■ Activity
Please lay out every line of the records below as a Markdown table with the columns Row and Line, one numbered row per line, and skip blank lines. Leave the pictures out of your answer.

-- -- --

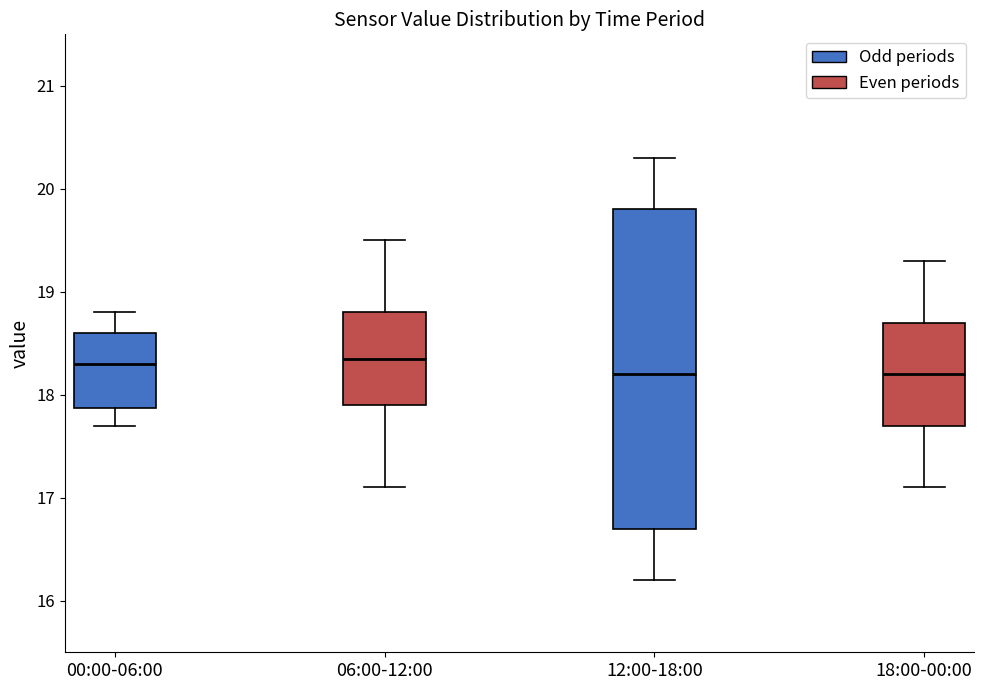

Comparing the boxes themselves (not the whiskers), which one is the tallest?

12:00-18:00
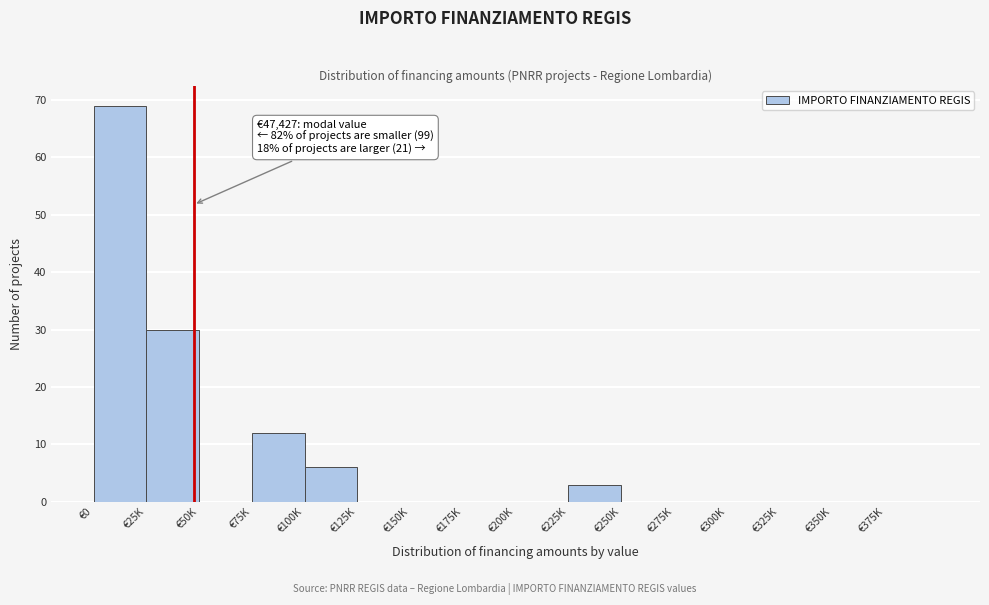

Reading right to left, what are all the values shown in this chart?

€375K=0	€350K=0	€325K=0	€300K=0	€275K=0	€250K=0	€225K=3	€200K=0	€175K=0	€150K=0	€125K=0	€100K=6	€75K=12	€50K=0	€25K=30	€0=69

-- -- --

■ Output
| Row | Line |
|---|---|
| 1 | Comparing the boxes themselves (not the whiskers), which one is the tallest? |
| 2 | 12:00-18:00 |
| 3 | Reading right to left, what are all the values shown in this chart? |
| 4 | €375K=0	€350K=0	€325K=0	€300K=0	€275K=0	€250K=0	€225K=3	€200K=0	€175K=0	€150K=0	€125K=0	€100K=6	€75K=12	€50K=0	€25K=30	€0=69 |